# [Excerpt]
=== Section Start ===
1. Taijuan Walker, RHP

2. Danny Hultzen, LHP

Four-Star Prospects

3. James Paxton, LHP

4. Nick Franklin, SS

Three-Star Prospects

5. Jose Campos, RHP

6. Guillermo Pimentel, OF

7. Francisco Martinez, 3B

8. Vinnie Catricala, 3B/1B/OF

9. Chih-Hsien Chiang, OF

10. Chance Ruffin, RHP

11. Phillips Castillo, OF

Nine More

12. Alex Liddi, 3B: Liddi has tremendous power, but it comes with poor hitting skills, tons of strikeouts, and questionable defense.

13. Martin Peguero, SS: This teen has plenty of tools, but few are star-level.

14. Brad Miller, 2B: This second-round pick is a grinder with a line-drive bat.

15. Erasmo Ramirez, RHP: Ramirez has fantastic command, but is the stuff enough?

16. Carter Capps, RHP: Capps has a power arm and power body, but a relief projection.

17. Dan Cortes, RHP: He has too much power stuff to be a Quad-A reliever, but Cortes’ big-league struggles are a concern.

18. Brandon Maurer, RHP: Some scouts love Maurer as a sleeper. This 6-foot-5 reliever can get up to 96 mph.

19. Stephen Pryor, RHP: He bounced back with a huge second half. Pryor has a plus-plus fastball but needs more.

20. Forrest Snow, RHP: Snow will be a fast mover thanks to a fastball with velocity and sink. He could pitch in big leagues in 2012, but he has a seventh-inning ceiling.

His overall analysis of the Mariners system: “As enviable a trio of starters as any team, but system leans on hopes of exceedingly young talent from there.”

Indeed, the Mariners could be on the verge of building a tremendous young pitching staff, with Felix Hernandez and Michael Pineda already in the rotation, and Walker, Hultzen and James Paxton knocking on the door. Hernandez, of course, is already a bonafide ace, and Pineda had a standout rookie season. Hultzen, the No. 2 overall pick in last year’s draft, appears to be the closest of the other three to cracking the rotation, despite the fact his professional experience is thus far limited to the Arizona Fall League (where he is excelling). Paxton, a lefty, was very impressive last year in his minor-league debut, while Walker, just 19, might have the highest upside of them all. Goldstein writes, “Walker’s ceiling ranks with any pitching prospect in the game.”

The Mariners know as well as any organization that the step from pitching prospect to major-league pitcher can be a huge one. Just look at Ryan Anderson , who once had the highest ceiling in the minor leagues, and now is wearing a chef’s hat, without ever throwing a major-league pitch. The harsh reality is that not all those guys are likely to pan out, but it’s still an enviable collection of pitching talent.
=== Section End ===
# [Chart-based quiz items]
=== Section Start ===
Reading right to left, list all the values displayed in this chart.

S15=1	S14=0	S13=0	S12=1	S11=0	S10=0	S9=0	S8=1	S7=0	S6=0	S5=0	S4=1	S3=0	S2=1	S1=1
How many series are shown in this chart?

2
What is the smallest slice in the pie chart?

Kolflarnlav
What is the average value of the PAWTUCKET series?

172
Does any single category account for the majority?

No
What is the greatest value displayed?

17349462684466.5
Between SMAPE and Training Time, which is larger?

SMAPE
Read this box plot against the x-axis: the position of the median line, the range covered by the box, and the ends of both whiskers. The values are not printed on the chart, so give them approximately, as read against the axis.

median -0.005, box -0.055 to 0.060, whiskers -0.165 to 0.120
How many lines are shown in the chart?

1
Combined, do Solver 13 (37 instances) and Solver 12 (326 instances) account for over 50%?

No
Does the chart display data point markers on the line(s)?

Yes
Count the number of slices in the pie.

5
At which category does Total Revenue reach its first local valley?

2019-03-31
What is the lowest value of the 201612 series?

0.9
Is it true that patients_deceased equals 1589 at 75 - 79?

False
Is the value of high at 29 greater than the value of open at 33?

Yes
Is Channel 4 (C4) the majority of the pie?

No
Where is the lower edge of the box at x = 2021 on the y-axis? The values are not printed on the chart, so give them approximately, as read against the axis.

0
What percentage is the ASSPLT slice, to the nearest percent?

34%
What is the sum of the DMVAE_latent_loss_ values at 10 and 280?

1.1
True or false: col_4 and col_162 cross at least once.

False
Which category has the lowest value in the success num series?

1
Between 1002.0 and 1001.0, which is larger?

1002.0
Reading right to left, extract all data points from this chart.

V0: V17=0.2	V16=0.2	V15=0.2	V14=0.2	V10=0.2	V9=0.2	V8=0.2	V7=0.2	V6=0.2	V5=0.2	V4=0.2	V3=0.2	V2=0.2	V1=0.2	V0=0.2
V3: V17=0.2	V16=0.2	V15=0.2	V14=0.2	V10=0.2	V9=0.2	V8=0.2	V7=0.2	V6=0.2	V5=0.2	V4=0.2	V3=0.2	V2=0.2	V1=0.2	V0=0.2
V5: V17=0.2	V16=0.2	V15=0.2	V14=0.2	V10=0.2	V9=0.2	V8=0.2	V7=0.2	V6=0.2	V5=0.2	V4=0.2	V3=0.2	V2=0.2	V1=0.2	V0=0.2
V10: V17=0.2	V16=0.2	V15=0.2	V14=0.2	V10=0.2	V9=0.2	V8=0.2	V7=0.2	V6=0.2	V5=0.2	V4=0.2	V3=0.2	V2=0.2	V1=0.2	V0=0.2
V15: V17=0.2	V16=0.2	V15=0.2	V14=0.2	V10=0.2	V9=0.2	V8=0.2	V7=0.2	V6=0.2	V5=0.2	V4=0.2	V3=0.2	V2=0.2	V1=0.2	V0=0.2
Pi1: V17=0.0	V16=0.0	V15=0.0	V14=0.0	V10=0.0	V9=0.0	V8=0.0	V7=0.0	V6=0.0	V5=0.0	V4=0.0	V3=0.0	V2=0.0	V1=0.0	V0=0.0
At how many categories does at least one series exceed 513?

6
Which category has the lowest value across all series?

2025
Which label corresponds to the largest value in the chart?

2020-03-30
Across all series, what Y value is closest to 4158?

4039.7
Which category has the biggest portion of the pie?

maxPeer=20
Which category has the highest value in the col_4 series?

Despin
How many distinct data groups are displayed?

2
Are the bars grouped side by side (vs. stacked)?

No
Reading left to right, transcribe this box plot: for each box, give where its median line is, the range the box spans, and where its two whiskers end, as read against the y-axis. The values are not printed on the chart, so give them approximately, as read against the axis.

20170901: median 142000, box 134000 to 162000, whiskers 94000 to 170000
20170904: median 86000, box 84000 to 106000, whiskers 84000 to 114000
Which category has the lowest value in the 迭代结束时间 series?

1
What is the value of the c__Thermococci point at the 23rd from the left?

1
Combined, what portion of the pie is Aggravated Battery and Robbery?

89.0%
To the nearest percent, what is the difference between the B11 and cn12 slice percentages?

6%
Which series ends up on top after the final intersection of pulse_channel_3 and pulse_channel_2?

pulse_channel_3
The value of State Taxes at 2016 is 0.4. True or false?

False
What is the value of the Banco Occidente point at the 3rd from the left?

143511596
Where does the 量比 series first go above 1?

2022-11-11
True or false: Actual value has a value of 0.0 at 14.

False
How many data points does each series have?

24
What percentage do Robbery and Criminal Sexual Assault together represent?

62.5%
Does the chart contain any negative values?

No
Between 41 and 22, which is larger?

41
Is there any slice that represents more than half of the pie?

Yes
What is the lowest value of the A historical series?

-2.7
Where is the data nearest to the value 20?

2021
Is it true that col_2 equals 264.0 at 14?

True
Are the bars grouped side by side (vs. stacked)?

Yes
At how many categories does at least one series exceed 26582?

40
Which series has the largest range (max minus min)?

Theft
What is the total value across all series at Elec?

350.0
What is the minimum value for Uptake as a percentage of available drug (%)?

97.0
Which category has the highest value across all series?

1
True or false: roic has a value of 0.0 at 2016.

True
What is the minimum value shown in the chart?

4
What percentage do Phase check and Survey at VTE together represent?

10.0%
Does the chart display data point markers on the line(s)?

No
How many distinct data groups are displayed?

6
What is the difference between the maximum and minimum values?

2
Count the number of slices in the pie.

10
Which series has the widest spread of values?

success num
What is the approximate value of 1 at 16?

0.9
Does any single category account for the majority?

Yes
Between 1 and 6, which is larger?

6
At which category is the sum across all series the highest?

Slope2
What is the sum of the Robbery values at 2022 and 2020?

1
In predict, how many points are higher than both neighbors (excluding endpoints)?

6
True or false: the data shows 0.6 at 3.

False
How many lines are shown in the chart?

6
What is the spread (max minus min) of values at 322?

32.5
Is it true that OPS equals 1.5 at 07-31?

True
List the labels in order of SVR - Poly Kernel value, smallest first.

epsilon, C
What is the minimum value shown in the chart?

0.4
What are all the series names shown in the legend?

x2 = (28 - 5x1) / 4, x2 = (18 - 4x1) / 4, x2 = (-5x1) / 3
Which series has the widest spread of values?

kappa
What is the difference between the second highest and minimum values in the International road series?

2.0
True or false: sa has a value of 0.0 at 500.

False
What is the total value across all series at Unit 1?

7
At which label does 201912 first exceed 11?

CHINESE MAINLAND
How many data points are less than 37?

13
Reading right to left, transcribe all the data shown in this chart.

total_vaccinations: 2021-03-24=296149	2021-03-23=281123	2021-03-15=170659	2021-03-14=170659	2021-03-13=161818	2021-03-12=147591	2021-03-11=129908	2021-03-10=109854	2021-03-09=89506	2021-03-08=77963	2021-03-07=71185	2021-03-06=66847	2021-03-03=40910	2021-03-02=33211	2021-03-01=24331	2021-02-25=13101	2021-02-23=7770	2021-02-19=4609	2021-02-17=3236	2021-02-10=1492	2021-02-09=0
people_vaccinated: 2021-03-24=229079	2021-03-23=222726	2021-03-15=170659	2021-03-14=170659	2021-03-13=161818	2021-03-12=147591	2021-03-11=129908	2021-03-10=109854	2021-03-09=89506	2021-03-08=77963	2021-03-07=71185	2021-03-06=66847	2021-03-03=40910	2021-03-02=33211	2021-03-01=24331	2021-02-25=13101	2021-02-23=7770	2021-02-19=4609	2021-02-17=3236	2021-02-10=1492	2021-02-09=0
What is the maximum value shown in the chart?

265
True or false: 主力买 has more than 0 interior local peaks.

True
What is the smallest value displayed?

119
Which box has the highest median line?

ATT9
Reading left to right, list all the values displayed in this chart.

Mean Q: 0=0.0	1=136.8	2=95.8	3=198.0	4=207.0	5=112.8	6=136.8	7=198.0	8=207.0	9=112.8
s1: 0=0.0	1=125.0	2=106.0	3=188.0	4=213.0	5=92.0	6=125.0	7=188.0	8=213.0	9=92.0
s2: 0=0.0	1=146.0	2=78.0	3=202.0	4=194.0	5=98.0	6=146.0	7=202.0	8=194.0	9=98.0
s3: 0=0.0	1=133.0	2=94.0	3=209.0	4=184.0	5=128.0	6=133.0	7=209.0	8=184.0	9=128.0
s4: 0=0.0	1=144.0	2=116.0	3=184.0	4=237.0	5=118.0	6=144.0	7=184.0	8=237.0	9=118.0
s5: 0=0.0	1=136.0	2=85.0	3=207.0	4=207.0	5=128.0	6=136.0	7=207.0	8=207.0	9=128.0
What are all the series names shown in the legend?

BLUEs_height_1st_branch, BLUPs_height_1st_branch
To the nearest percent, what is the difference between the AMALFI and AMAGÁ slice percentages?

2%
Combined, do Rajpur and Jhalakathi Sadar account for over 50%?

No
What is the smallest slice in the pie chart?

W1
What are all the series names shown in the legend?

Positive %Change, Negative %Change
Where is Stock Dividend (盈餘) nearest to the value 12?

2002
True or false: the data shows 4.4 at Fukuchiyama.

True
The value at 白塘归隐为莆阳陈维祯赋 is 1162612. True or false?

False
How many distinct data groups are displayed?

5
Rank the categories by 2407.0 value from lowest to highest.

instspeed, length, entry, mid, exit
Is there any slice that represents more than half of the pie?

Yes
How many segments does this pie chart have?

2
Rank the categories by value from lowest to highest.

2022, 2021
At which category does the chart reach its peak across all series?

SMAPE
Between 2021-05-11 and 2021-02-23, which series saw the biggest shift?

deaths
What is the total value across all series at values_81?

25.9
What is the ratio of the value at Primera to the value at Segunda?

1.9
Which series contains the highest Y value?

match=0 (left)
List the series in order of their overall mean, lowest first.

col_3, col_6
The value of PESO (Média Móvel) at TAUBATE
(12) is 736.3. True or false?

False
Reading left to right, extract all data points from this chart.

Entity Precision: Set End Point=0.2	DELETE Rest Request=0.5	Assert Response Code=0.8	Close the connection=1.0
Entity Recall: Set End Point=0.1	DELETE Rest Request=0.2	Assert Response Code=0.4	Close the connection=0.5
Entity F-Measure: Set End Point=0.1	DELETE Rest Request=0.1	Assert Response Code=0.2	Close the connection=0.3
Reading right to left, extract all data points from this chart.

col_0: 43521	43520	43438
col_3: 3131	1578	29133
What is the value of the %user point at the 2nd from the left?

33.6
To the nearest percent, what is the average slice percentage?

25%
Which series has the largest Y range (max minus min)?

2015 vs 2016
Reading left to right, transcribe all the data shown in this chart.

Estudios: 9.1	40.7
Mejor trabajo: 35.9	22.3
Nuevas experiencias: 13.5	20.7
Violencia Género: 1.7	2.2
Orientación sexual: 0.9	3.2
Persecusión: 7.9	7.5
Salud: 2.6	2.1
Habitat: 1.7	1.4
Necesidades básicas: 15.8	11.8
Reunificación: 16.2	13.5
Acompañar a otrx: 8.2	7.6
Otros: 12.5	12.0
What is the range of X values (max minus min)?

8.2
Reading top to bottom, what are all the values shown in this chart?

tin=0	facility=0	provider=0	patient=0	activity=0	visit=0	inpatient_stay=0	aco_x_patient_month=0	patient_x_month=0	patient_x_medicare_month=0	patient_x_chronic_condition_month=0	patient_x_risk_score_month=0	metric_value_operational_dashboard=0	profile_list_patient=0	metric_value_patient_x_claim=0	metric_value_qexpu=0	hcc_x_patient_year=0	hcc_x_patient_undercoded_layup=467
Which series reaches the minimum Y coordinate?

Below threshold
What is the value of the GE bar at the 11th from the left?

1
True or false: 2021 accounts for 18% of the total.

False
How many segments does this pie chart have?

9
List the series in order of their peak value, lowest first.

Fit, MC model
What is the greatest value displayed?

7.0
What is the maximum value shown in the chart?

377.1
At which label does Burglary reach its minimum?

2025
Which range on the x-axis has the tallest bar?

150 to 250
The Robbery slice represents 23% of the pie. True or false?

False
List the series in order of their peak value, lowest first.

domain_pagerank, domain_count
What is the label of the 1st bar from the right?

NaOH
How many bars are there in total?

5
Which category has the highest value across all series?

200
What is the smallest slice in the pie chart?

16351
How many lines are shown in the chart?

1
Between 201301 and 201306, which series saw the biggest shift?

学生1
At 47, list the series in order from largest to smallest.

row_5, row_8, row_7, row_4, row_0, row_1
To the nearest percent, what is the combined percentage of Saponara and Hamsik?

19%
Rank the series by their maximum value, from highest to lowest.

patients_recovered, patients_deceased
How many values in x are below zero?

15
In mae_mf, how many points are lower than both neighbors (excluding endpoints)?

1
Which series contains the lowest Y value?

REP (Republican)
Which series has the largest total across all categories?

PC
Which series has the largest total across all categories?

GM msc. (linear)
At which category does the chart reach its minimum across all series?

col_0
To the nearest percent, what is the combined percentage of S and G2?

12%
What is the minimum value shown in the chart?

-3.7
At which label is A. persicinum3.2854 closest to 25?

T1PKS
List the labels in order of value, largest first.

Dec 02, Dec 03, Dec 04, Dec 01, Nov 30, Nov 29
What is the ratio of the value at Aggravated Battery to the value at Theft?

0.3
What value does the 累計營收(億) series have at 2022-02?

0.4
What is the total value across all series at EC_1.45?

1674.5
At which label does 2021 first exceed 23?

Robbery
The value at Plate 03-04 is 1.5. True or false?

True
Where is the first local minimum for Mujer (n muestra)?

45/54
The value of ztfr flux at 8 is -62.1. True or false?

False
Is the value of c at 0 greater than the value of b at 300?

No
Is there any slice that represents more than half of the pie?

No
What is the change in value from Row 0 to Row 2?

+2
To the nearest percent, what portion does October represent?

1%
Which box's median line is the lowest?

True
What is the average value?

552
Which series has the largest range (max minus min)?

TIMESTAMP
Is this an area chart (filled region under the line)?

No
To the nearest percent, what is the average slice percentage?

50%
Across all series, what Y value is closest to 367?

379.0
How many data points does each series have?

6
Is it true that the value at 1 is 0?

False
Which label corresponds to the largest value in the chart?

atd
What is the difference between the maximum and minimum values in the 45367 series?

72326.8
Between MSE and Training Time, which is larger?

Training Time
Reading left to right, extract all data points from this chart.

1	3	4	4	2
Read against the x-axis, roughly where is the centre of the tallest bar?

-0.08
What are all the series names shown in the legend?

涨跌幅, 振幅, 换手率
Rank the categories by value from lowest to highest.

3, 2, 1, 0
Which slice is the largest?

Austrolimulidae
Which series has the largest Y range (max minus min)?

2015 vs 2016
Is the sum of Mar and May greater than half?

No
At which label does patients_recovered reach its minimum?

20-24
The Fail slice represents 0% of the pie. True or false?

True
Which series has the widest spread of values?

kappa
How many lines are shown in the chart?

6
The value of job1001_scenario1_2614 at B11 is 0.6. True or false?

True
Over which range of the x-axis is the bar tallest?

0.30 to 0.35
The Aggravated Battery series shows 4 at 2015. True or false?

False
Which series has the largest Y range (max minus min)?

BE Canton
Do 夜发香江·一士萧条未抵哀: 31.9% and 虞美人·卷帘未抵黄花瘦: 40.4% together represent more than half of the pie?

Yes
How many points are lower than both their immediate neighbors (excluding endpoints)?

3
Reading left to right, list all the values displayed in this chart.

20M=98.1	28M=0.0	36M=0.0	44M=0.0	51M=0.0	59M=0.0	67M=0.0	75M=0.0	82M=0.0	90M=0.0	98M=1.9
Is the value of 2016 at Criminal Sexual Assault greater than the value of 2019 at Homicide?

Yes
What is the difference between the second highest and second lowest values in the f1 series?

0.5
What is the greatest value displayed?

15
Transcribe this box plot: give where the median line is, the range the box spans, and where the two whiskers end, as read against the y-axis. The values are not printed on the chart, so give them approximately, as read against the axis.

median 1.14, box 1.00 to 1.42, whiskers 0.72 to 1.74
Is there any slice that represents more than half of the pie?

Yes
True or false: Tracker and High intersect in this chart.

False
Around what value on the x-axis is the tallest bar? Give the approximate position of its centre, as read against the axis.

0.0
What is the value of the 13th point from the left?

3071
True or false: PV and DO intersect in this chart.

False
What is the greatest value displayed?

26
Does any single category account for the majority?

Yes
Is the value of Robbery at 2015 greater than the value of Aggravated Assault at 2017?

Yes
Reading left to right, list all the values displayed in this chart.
=== Section End ===
Repeat word for word the portion of the excerpt on Mariners prospects starting with "15. Erasmo Ramirez, RHP: Ramirez" and going on through "but needs more.".

# [Solved problem]
15. Erasmo Ramirez, RHP: Ramirez has fantastic command, but is the stuff enough?

16. Carter Capps, RHP: Capps has a power arm and power body, but a relief projection.

17. Dan Cortes, RHP: He has too much power stuff to be a Quad-A reliever, but Cortes’ big-league struggles are a concern.

18. Brandon Maurer, RHP: Some scouts love Maurer as a sleeper. This 6-foot-5 reliever can get up to 96 mph.

19. Stephen Pryor, RHP: He bounced back with a huge second half. Pryor has a plus-plus fastball but needs more.